Problem to solve:
The response must contain every line from the records below that has "François".

Task input:
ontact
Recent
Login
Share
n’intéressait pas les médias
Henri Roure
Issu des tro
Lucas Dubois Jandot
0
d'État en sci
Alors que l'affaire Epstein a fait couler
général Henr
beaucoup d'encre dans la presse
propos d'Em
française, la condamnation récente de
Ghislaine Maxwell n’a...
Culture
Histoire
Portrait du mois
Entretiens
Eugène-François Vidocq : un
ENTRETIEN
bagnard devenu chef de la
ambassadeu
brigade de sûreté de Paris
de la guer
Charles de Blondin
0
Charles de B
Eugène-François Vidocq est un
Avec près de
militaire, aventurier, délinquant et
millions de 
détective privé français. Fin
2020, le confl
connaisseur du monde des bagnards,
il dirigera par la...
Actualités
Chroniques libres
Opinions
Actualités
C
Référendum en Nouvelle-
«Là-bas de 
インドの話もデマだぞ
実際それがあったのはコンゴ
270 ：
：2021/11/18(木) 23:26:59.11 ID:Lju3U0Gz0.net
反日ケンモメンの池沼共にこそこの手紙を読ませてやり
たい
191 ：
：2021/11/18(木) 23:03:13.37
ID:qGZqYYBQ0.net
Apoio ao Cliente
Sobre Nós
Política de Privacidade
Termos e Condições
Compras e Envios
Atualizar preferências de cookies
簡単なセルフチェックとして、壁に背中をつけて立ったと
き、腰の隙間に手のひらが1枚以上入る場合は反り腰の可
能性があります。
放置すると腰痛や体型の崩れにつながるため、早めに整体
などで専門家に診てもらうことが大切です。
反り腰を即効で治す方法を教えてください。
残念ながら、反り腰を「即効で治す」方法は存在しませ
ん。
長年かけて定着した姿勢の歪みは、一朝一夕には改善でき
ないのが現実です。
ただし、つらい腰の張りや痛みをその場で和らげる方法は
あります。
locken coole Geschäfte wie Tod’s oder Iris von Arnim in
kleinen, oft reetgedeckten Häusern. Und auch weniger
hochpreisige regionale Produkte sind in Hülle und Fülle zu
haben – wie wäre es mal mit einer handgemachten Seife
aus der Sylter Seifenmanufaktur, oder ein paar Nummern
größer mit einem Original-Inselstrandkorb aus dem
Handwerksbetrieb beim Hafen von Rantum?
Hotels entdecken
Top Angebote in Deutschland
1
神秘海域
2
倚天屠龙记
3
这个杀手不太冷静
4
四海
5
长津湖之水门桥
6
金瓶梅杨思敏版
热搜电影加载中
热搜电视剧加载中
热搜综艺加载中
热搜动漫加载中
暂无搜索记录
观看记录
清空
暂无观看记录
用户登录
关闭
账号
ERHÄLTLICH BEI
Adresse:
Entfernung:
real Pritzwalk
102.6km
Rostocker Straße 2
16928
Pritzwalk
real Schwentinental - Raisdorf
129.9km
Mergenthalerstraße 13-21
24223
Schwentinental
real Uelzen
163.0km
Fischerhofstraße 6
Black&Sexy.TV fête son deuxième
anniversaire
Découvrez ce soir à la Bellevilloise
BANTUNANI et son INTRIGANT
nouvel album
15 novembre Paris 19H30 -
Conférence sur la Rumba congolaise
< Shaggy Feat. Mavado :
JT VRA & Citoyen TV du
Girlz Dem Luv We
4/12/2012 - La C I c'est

Result of this exercise:
Eugène-François Vidocq : un
Eugène-François Vidocq est un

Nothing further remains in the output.